Лешая склонила голову на бок. Но даже с этой точки зрения не смогла разглядеть признаков пустой бравады. Это уверенность. А вот расслабленность явно напускная. Для лишнего “форсу”.
– Сколько их?
Ганнибал резко вдавил кнопку паузы и замер.
– Серьёзно? Ты явилась сюда, чтобы узнать количество инкубаторов, – я ведь правильно понимаю, что именно ты имеешь в виду под загадочным “их”? – при том, что это самое количество может существенно измениться уже на следующий день? И, я хочу заметить, что от тебя в данном случае не то, чтобы многое зависит.
– О, нет, что ты? Ещё я хочу сделать тебе очень больно и уничтожить твою душу. Всю до последней крупицы сознания, – вздёрнула носик Броня. – Но это не то, что помешает мне узнать количество и месторасположение твоих инкубаторов. Это тебе они – инкубаторы, а мне – дриады.
– Какие громкие слова, – Ганнибал отбросил в сторону приставку и усмехнулся в лицо богине. – А с чего ты решила, что у тебя получится исполнить задуманное?
– Потому что ты сама отдала на растерзание это тело, – Броня вернула усмешку оппонентке, насытив оскал кровожадностью и злобой. – Потому что ты хочешь сразиться с той, другой Лешей, но для этого тебе надо собрать данные в контролируемой обстановке. Желательно, в бою против более слабой, с твоей точки зрения, версией богини. Потому ты и оставила здесь инкубатор, что знаешь: меня это злит. Потому что надеялась, что в отеле “Сметана” я попытаюсь повторить то, что сделала на недавнем королевском приёме.
– Браво! – карфагенянин хлопал в ладоши громко, от души, каждый раз отводя руки далеко назад, даже чуть за спину. – Браво! Ты догадалась! Ты меня раскусила! Вот только толку-то от этого? Ты что, развернёшься и уйдёшь? Нет, ты всё равно вступишь со мной в бой, отлично понимая, что этого-то я и хочу, что ты от схватки не выиграешь ничего, а вот я – заполучу ценные данные, притом независимо от результатов сражения.
Странный клокочущий звук родился в горле слечны Глашек. Вероятно он означал смех. А, быть может, это было очередное эхо чужих воспоминаний и эмоций. И даже если Лешая таким образом выражала веселье, то чьё: своё или Перловки?
– Я уничтожу тебя. Уничтожу это тело и каждую искорку твоей души, связанную с ним. Я уничтожу всё, что ты делала. Я буду преследовать тебя до самого края мироздания. Я перешагну за край и буду преследовать тебя там. В этой, и в любой другой реальности не будет места, где ты могла бы существовать.

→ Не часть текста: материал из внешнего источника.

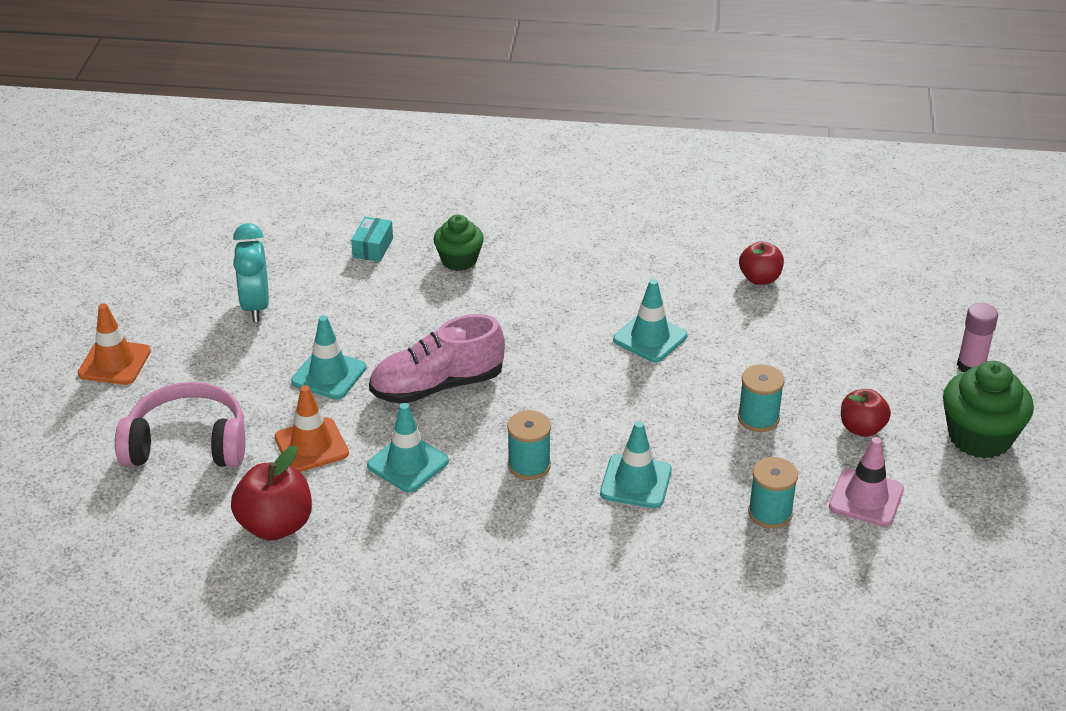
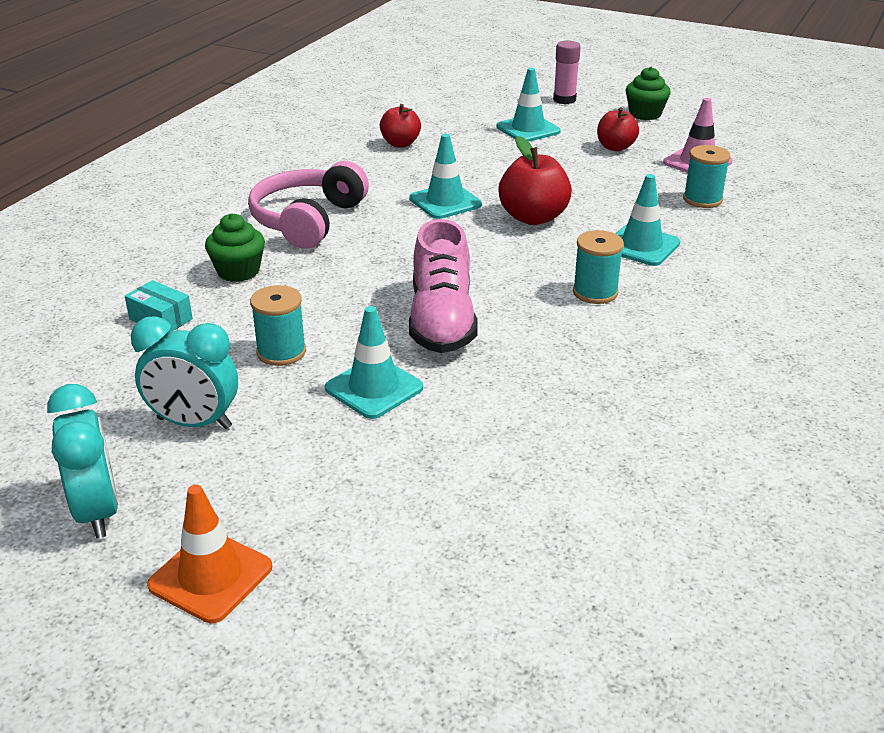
camera: 70 degrees left, 5 degrees down
pink headphones [115,382,245,467] -> pink headphones moved to [248,161,369,249]
red apple [231,446,312,541] -> red apple moved to [498,136,572,225]
orange traffic cone [274,385,349,472] -> none
turquoise traffic cone [367,403,449,493] -> turquoise traffic cone moved to [497,68,561,142]
turquoise spool [738,364,785,432] -> turquoise spool moved to [250,285,306,366]
green cupcake [943,361,1034,459] -> green cupcake [626,67,671,120], size x0.64
none -> turquoise clock [47,384,119,539]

Не будет никакого посмертия. Только пустота.
Рыжеволосая девчушка закатила очи цвета абсента.
– Прелестно! Прелестно! Я бы даже сказал “charmante”, – карфагенянин перевёл взгляд на пана Праведного, доселе стоявшего молча в метре за спиной Брони. – Будь…те добры, потеряйтесь в ужасе, если вам не сложно. Не то, чтобы я вас опасался, но вы просто мешаете красоте сцены: биться против бога лучше один на один.
– Нет, сестра. Я не уйду. Я сделаю всё, что от меня зависит, чтобы остановить тебя.
– Сестра? – удивлённо изогнула бровь Ганнибал, а затем обратила взор на оружие чересчур смелого собеседника, и взорвалась смехом, хлопая себя по коленке. – Ха-ха-ха! Мецик, ты, что ли?! Зараза, вот тебя жизнь потрепала! Ты раза в два скукожился, не меньше! Неужто прославленная Лешая не могла раскукожить тебя обратно?!
– Это довольно интересный опыт, Ростинка, – пан Праведный старался не выдавать своей слабости раньше времени. – Совершенно иная динамика, по-другому приходится вести сражение. Возможно, здесь и сейчас мне лучше быть меньше размерами, чтобы было проще уклоняться от твоих атак.